INPUT Block Start
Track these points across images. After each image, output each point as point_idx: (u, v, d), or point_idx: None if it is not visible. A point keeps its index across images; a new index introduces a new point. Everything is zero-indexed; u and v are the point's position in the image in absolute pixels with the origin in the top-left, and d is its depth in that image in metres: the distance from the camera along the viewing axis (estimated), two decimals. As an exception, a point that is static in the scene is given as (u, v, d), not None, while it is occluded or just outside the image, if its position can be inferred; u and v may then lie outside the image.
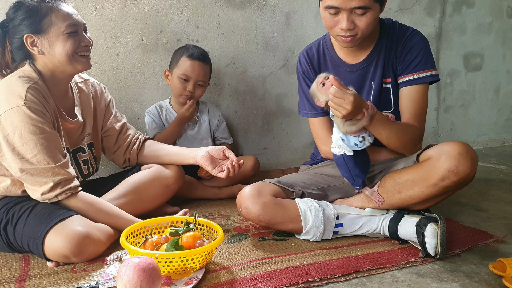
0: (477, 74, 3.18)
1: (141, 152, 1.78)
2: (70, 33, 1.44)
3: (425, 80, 1.58)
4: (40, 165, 1.36)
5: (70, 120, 1.55)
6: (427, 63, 1.58)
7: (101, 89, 1.75)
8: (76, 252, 1.31)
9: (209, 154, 1.64)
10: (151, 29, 2.22)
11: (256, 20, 2.45)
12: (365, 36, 1.54)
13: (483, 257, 1.42)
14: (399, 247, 1.47)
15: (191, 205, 1.97)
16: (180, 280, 1.22)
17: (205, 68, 2.08)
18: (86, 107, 1.66)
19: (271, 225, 1.53)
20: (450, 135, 3.17)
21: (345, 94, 1.36)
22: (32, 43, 1.43)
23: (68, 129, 1.55)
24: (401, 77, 1.60)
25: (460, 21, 3.03)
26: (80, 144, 1.61)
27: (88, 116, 1.66)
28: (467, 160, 1.37)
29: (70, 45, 1.44)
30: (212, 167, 1.62)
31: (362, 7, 1.44)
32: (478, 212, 1.86)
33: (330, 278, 1.26)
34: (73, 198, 1.41)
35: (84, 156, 1.62)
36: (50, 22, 1.42)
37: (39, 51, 1.44)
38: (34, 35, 1.42)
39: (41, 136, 1.36)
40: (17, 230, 1.37)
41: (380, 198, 1.52)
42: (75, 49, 1.46)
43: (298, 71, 1.77)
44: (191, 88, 2.06)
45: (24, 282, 1.24)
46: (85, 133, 1.63)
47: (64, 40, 1.43)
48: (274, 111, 2.59)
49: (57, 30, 1.43)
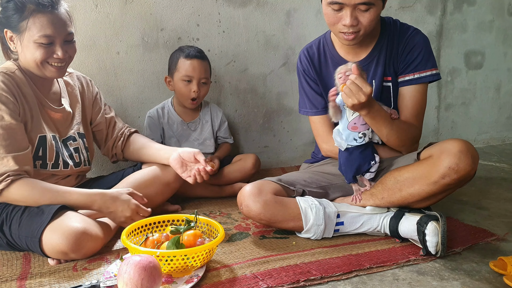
0: (478, 72, 3.18)
1: (126, 148, 1.79)
2: (42, 44, 1.43)
3: (425, 79, 1.58)
4: None
5: (55, 109, 1.56)
6: (427, 62, 1.58)
7: (87, 82, 1.76)
8: (74, 248, 1.30)
9: (180, 157, 1.65)
10: (151, 27, 2.21)
11: (257, 18, 2.45)
12: (367, 34, 1.54)
13: (484, 255, 1.42)
14: (399, 245, 1.48)
15: (192, 203, 1.97)
16: (181, 278, 1.22)
17: (204, 64, 2.08)
18: (73, 98, 1.67)
19: (271, 223, 1.53)
20: (451, 133, 3.16)
21: (364, 83, 1.37)
22: (11, 38, 1.46)
23: (55, 119, 1.56)
24: (401, 76, 1.61)
25: (461, 19, 3.03)
26: (70, 132, 1.62)
27: (76, 107, 1.67)
28: (468, 157, 1.37)
29: (39, 54, 1.44)
30: (182, 171, 1.64)
31: (366, 3, 1.44)
32: (479, 210, 1.86)
33: (331, 276, 1.26)
34: (15, 184, 1.35)
35: (74, 144, 1.62)
36: (26, 26, 1.42)
37: (14, 47, 1.47)
38: (12, 31, 1.45)
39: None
40: (13, 230, 1.36)
41: (359, 198, 1.55)
42: (45, 59, 1.46)
43: (299, 70, 1.77)
44: (196, 88, 2.06)
45: (25, 280, 1.24)
46: (74, 122, 1.65)
47: (34, 48, 1.43)
48: (275, 109, 2.58)
49: (30, 36, 1.43)
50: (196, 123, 2.19)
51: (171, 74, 2.10)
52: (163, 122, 2.13)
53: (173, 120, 2.15)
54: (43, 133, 1.50)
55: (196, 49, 2.08)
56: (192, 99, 2.07)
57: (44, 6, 1.42)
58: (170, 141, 2.13)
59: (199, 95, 2.07)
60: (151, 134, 2.10)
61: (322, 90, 1.73)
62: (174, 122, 2.14)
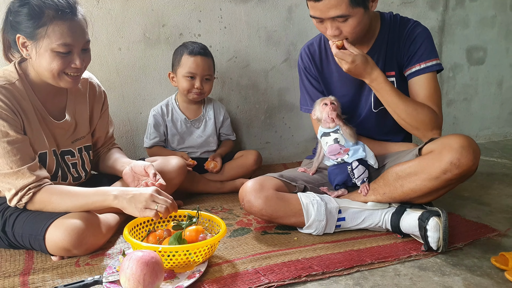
0: (480, 68, 3.17)
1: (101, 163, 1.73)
2: (59, 53, 1.35)
3: (432, 68, 1.57)
4: (2, 170, 1.32)
5: (55, 122, 1.49)
6: (431, 52, 1.58)
7: (100, 91, 1.68)
8: (76, 244, 1.31)
9: (132, 171, 1.56)
10: (153, 23, 2.21)
11: (258, 14, 2.44)
12: (358, 38, 1.54)
13: (485, 250, 1.42)
14: (401, 241, 1.48)
15: (193, 199, 1.97)
16: (183, 273, 1.22)
17: (208, 61, 2.08)
18: (81, 107, 1.59)
19: (273, 219, 1.53)
20: (452, 129, 3.16)
21: (345, 55, 1.48)
22: (23, 44, 1.36)
23: (56, 132, 1.50)
24: (408, 69, 1.60)
25: (463, 14, 3.02)
26: (70, 147, 1.55)
27: (83, 117, 1.60)
28: (469, 153, 1.37)
29: (57, 64, 1.36)
30: (134, 185, 1.54)
31: (340, 16, 1.44)
32: (480, 206, 1.86)
33: (332, 271, 1.27)
34: (37, 195, 1.35)
35: (72, 160, 1.56)
36: (44, 33, 1.32)
37: (27, 54, 1.37)
38: (26, 38, 1.35)
39: (4, 140, 1.32)
40: (16, 229, 1.36)
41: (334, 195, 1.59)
42: (62, 69, 1.38)
43: (300, 67, 1.77)
44: (199, 85, 2.06)
45: (28, 275, 1.25)
46: (77, 135, 1.58)
47: (52, 57, 1.35)
48: (277, 105, 2.58)
49: (48, 44, 1.33)
50: (199, 120, 2.19)
51: (174, 70, 2.10)
52: (167, 119, 2.14)
53: (177, 118, 2.15)
54: (44, 149, 1.44)
55: (199, 46, 2.08)
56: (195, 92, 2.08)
57: (64, 13, 1.33)
58: (173, 139, 2.14)
59: (202, 91, 2.08)
60: (154, 132, 2.11)
61: (324, 87, 1.72)
62: (178, 120, 2.14)
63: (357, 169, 1.56)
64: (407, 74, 1.60)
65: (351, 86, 1.68)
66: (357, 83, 1.67)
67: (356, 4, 1.43)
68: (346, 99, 1.69)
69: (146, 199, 1.31)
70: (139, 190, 1.33)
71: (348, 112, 1.71)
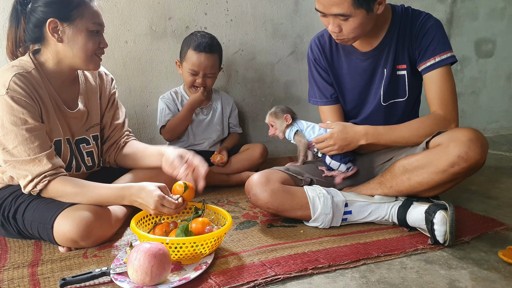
0: (489, 61, 3.14)
1: (118, 157, 1.69)
2: (93, 31, 1.42)
3: (446, 61, 1.55)
4: (20, 157, 1.33)
5: (69, 112, 1.51)
6: (445, 45, 1.56)
7: (108, 79, 1.69)
8: (84, 235, 1.32)
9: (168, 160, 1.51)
10: (159, 16, 2.21)
11: (265, 7, 2.43)
12: (358, 38, 1.53)
13: (492, 244, 1.41)
14: (407, 234, 1.47)
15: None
16: (190, 265, 1.23)
17: (212, 59, 2.07)
18: (92, 96, 1.61)
19: (279, 212, 1.54)
20: (460, 123, 3.05)
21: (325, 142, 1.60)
22: (54, 28, 1.39)
23: (70, 120, 1.52)
24: (422, 64, 1.58)
25: (472, 6, 2.99)
26: (84, 134, 1.58)
27: (94, 106, 1.61)
28: (477, 146, 1.36)
29: (92, 44, 1.43)
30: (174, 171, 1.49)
31: (341, 14, 1.43)
32: (488, 199, 1.85)
33: (339, 264, 1.27)
34: (51, 183, 1.36)
35: (88, 148, 1.58)
36: (81, 14, 1.39)
37: (59, 38, 1.40)
38: (59, 21, 1.38)
39: (23, 127, 1.33)
40: (27, 217, 1.38)
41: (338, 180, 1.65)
42: (96, 48, 1.45)
43: (309, 59, 1.76)
44: (201, 81, 2.07)
45: (37, 267, 1.26)
46: (90, 123, 1.60)
47: (87, 36, 1.41)
48: (283, 98, 2.58)
49: (84, 24, 1.40)
50: (208, 109, 2.21)
51: (180, 60, 2.12)
52: (177, 103, 2.15)
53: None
54: (59, 137, 1.47)
55: (207, 41, 2.05)
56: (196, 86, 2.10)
57: None
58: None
59: (204, 86, 2.08)
60: (170, 113, 2.12)
61: (333, 79, 1.72)
62: None
63: (332, 163, 1.63)
64: (421, 69, 1.58)
65: (360, 79, 1.68)
66: (366, 76, 1.66)
67: (359, 5, 1.42)
68: (355, 92, 1.69)
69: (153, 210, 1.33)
70: (146, 198, 1.33)
71: (357, 105, 1.71)
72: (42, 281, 1.18)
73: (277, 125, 1.71)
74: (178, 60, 2.14)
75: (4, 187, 1.47)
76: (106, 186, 1.40)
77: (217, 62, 2.11)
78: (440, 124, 1.54)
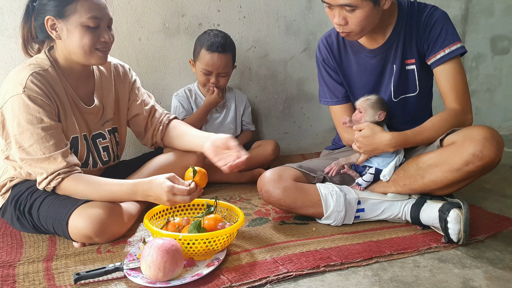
0: (505, 58, 3.10)
1: (165, 136, 1.72)
2: (89, 27, 1.39)
3: (456, 52, 1.53)
4: (36, 155, 1.35)
5: (85, 108, 1.52)
6: (453, 35, 1.54)
7: (125, 70, 1.69)
8: (98, 232, 1.34)
9: (213, 146, 1.52)
10: (172, 13, 2.22)
11: (278, 3, 2.43)
12: (364, 32, 1.52)
13: (507, 243, 1.40)
14: (421, 233, 1.46)
15: (211, 188, 1.98)
16: (202, 261, 1.24)
17: (225, 58, 2.06)
18: (107, 91, 1.62)
19: (291, 209, 1.54)
20: (475, 120, 3.03)
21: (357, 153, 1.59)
22: (52, 26, 1.40)
23: (86, 116, 1.53)
24: (432, 57, 1.56)
25: (488, 2, 2.94)
26: (100, 129, 1.59)
27: (109, 101, 1.62)
28: (493, 144, 1.34)
29: (88, 40, 1.40)
30: (217, 159, 1.50)
31: (348, 5, 1.42)
32: (502, 198, 1.83)
33: (351, 262, 1.26)
34: (64, 181, 1.38)
35: (104, 143, 1.60)
36: (74, 9, 1.37)
37: (57, 35, 1.41)
38: (55, 18, 1.38)
39: (38, 126, 1.34)
40: (42, 212, 1.40)
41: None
42: (93, 43, 1.41)
43: (318, 59, 1.75)
44: (214, 81, 2.07)
45: (51, 261, 1.28)
46: (105, 118, 1.61)
47: (82, 32, 1.39)
48: (295, 95, 2.57)
49: (78, 19, 1.38)
50: (222, 107, 2.21)
51: (194, 59, 2.12)
52: (191, 101, 2.15)
53: (200, 102, 2.16)
54: (76, 134, 1.48)
55: (220, 40, 2.04)
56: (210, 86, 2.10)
57: None
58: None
59: (217, 85, 2.09)
60: (184, 111, 2.13)
61: (343, 79, 1.71)
62: (201, 104, 2.16)
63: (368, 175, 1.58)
64: (431, 62, 1.56)
65: (370, 76, 1.66)
66: (376, 73, 1.65)
67: None
68: (365, 90, 1.68)
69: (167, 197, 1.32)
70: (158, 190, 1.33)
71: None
72: (56, 275, 1.19)
73: (368, 114, 1.58)
74: (191, 59, 2.14)
75: (21, 181, 1.49)
76: (118, 183, 1.41)
77: (230, 61, 2.11)
78: (459, 117, 1.54)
INPUT Block End
TASK INSTRUCTIONS
Each line from the one with "21: (357, 153, 1.59)" through the end of the entries above is to be returned word for word. Nothing else belongs in the answer.

PROBLEM SOLUTION
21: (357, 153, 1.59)
22: (52, 26, 1.40)
23: (86, 116, 1.53)
24: (432, 57, 1.56)
25: (488, 2, 2.94)
26: (100, 129, 1.59)
27: (109, 101, 1.62)
28: (493, 144, 1.34)
29: (88, 40, 1.40)
30: (217, 159, 1.50)
31: (348, 5, 1.42)
32: (502, 198, 1.83)
33: (351, 262, 1.26)
34: (64, 181, 1.38)
35: (104, 143, 1.60)
36: (74, 9, 1.37)
37: (57, 35, 1.41)
38: (55, 18, 1.38)
39: (38, 126, 1.34)
40: (42, 212, 1.40)
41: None
42: (93, 43, 1.41)
43: (318, 59, 1.75)
44: (214, 81, 2.07)
45: (51, 261, 1.28)
46: (105, 118, 1.61)
47: (82, 32, 1.39)
48: (295, 95, 2.57)
49: (78, 19, 1.38)
50: (222, 107, 2.21)
51: (194, 59, 2.12)
52: (191, 101, 2.15)
53: (200, 102, 2.16)
54: (76, 134, 1.48)
55: (220, 40, 2.04)
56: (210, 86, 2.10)
57: None
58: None
59: (217, 85, 2.09)
60: (184, 111, 2.13)
61: (343, 79, 1.71)
62: (201, 104, 2.16)
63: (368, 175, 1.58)
64: (431, 62, 1.56)
65: (370, 76, 1.66)
66: (376, 73, 1.65)
67: None
68: (365, 90, 1.68)
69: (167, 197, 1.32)
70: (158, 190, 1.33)
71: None
72: (56, 275, 1.19)
73: (368, 114, 1.58)
74: (191, 59, 2.14)
75: (21, 181, 1.49)
76: (118, 183, 1.41)
77: (230, 61, 2.11)
78: (459, 117, 1.54)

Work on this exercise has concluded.